After taking a few years off, Oldsmobile introduced a new limited-edition Hurst/Olds model for the 1983 model year. The Cutlass was the only mid-size rear-wheel-drive platform that could serve as the basis for a muscle car after Oldsmobile’s smaller offerings switched to front-wheel drive.
Under the hood was a 307 V8 with 180 HP that delivered a relatively swift performance and 0 to 60 mph times of under eight seconds. The secret was the famous Oldsmobile Lightning Rod shifter. It was an automatic with three levers, one main and two separate sticks for manual shifting of the first and second gears. The 1983 Hurst/Olds proved to be a popular car and Oldsmobile sold 3001 examples. They didn’t change the car for the 1984 model year and production rose to 3,500 units. Today, both model years are highly-prized collector cars.
Despite being in production for just two short years, the Aerocoupe is one of the most interesting 1980s muscle cars. Basically, it was a regular Monte Carlo SS with a few design tweaks. Chevy introduced the Aerocoupe in 1986 and even homologated it for NASCAR races. The GNX featured a panorama-style back window with a back spoiler.
The new rear glass provided a slight fastback profile, improving the aerodynamics on NASCAR superspeedway tracks. Mechanically speaking, the Aerocoupe had the same 180 HP 305 V8 engine as the regular SS. The production for the 1986 model year was just 200 examples. This was enough to homologate the car, but for 1987, Chevrolet produced an additional 5,852 cars.
Dodge combined two of the greatest names in the American performance portfolio in the 1980s – Shelby and Charger. With front-wheel drive, a Dodge Omni platform, and a turbocharged four-cylinder engine, the Shelby Charger wasn’t your typical muscle car. However, it provided strong performance as well as decent power and acceleration times.
Based on the Dodge Omni GHL, the Shelby Charger shared the drivetrain and 2.2-liter turbo engine which pumped 175 HP. For such a small, light car this was loads of power. The Shelby Charger could accelerate to 60 mph in just 7.5 seconds, making it one of the fastest accelerating American production cars for 1987. Despite the famous name and good performance, this edition of Chargers aren’t that collectible, but they deserve recognition and respect. After all, they are a part of the American performance portfolio from the ’80s as well as a budget-friendly way to obtain a genuine Shelby car.
The early ’80s brought some much-needed downsizing to American sedans. Those enormous cars with monster engines were a thing of the past. Lincoln responded by presenting the popular Town Car they built on Ford’s venerable Panther platform. They powered it with a 5.0-liter V8.
The Town Car was a recognizable boxy shaped sedan with a big chrome grille and bumpers.
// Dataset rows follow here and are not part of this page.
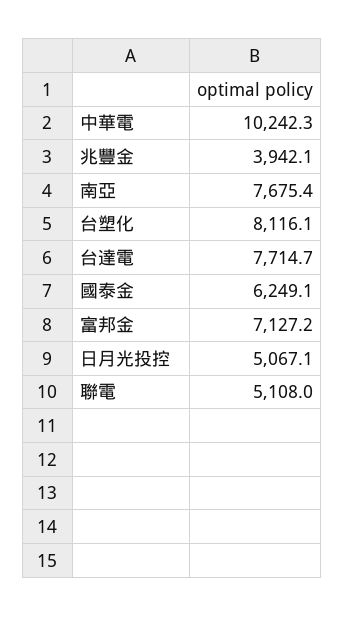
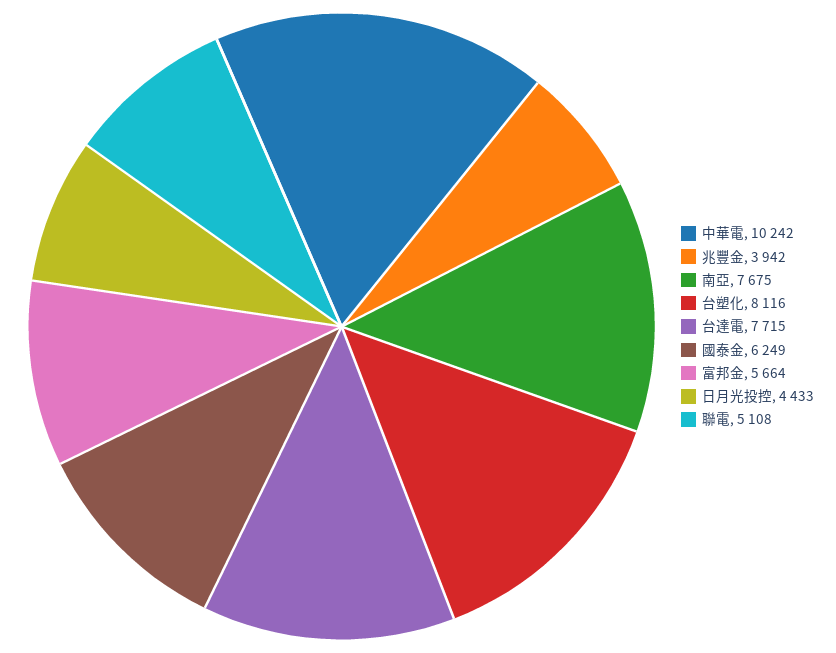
  {
    "中華電": 10242.3,
    "兆豐金": 3942.1,
    "南亞": 7675.4,
    "台塑化": 8116.1,
    "台達電": 7714.7,
    "國泰金": 6249.1,
-   "富邦金": 7127.2,
+   "富邦金": 5664,
-   "日月光投控": 5067.1,
+   "日月光投控": 4433,
    "聯電": 5108
  }

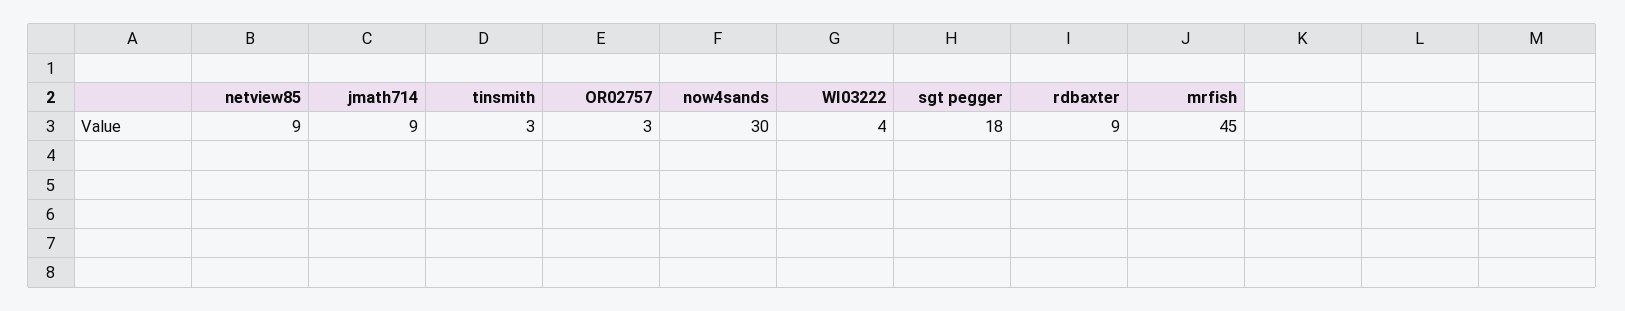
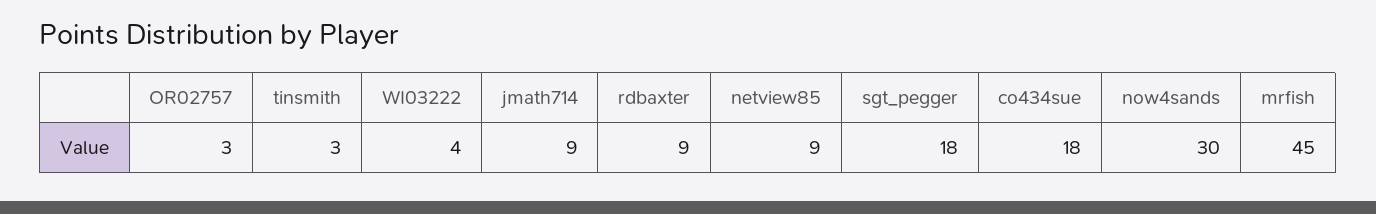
  {
    "netview85": 9,
    "jmath714": 9,
    "tinsmith": 3,
    "OR02757": 3,
    "now4sands": 30,
    "WI03222": 4,
    "sgt pegger": 18,
    "rdbaxter": 9,
-   "mrfish": 45
+   "mrfish": 45,
+   "co434sue": 18
  }

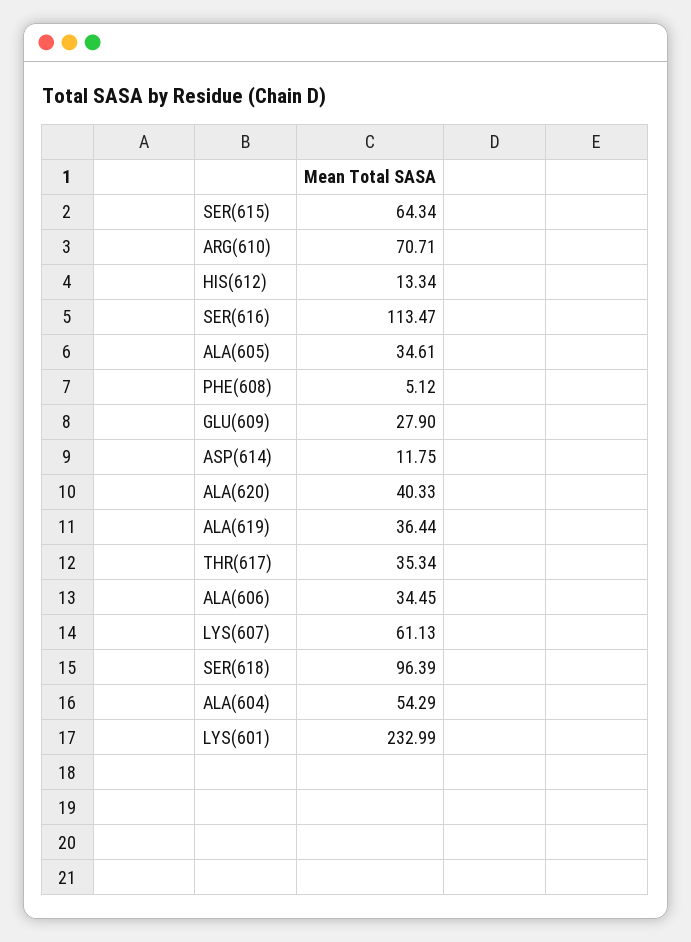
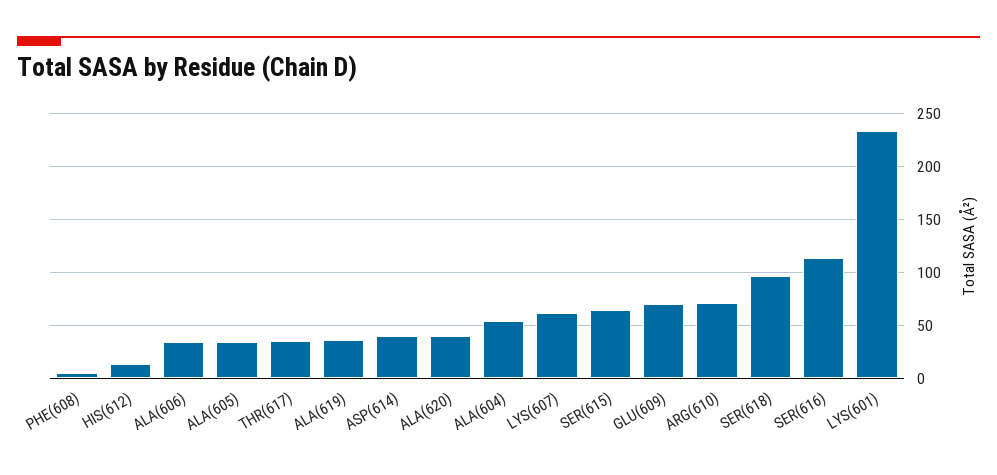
  {
    "SER(615)": 64.34,
    "ARG(610)": 70.71,
    "HIS(612)": 13.34,
    "SER(616)": 113.47,
    "ALA(605)": 34.61,
    "PHE(608)": 5.12,
-   "GLU(609)": 27.9,
+   "GLU(609)": 70,
-   "ASP(614)": 11.75,
+   "ASP(614)": 40,
    "ALA(620)": 40.33,
    "ALA(619)": 36.44,
    "THR(617)": 35.34,
    "ALA(606)": 34.45,
    "LYS(607)": 61.13,
    "SER(618)": 96.39,
    "ALA(604)": 54.29,
    "LYS(601)": 232.99
  }

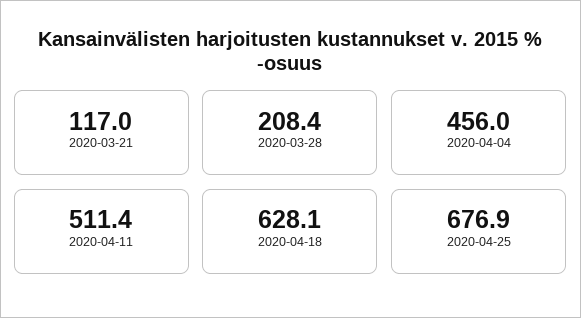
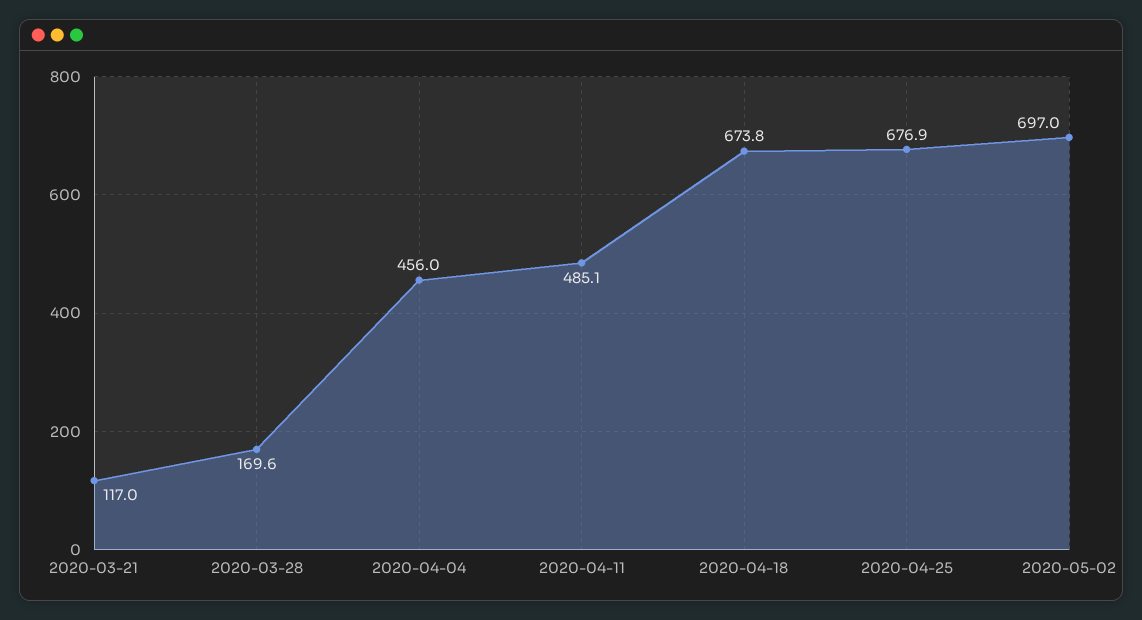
  {
    "2020-03-21": 117,
-   "2020-03-28": 208.4,
+   "2020-03-28": 169.6,
    "2020-04-04": 456,
-   "2020-04-11": 511.4,
+   "2020-04-11": 485.1,
-   "2020-04-18": 628.1,
+   "2020-04-18": 673.8,
-   "2020-04-25": 676.9
+   "2020-04-25": 676.9,
+   "2020-05-02": 697
  }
A comfortable ride, it was a typically-styled luxury model and buyers loved its proportions, soft ride, and plush interior.
The introduction of the third-generation Mustang had a big influence on Mercury. This is because the brand got its own version in the form of the Capri in 1979. But from 1970 to 1977, Mercury sold the Capri. It was a model they imported from Germany with four and six-cylinder engines.
However, in 1979, thanks to the Mustang, the Capri was new and featured a unique front-end design. Since it was a Mercury product, it was more upscale than Ford. But other than a few aesthetical changes, it was identical to the Mustang. As the performance version, Mercury introduced the RS model featuring a 2.3-liter turbocharged engine delivering just 135 HP. Performance was expectedly bad, but the car looked cool with a big air intake on the hood, RS badges, and a rear spoiler. Today, those RS models are quite rare although not that valuable or sought-after by car collectors.
The Chevrolet Citation X-11 is an interesting car. It is a compact, front-wheel-drive hatchback Chevrolet produced from 1980 to 1985. But it had a somewhat powerful V6 engine and muscle car looks. This car was a fine line between an American hot hatch and a compact muscle car since it featured aspects of both segments.
The Citation was a modern model that Chevrolet needed to fight the import models. And it came in a wide arrange of flavors. The X-11 featured a 2.8-liter V6 engine and 135 HP. Despite the fact it doesn’t sound like much today, it was solid power for the time. But the X-11 had a few more features, such as a sports-tuned suspension, sharper steering, and better brakes. From the outside, you can differentiate the X-11 by its special bulged hood and trim details. However, the magazine testers of the day spoke highly of the X-11. In fact, they said it was much more than just a stronger engine and appearance package.
The Plymouth TC3 and its twin brother, the Dodge Omni 024 are forgotten Mopars. And they came from the time when American performance was a pale shadow of its former self in the late ’70s and early ’80s.
The idea behind this car was to offer a compact, modern-looking sports model with a small engine and cool features. Unfortunately, the engine displaced only 1.7-liters. And it had the diminutive power of just 63 HP. This meant the TC3 was a slow, forgettable model.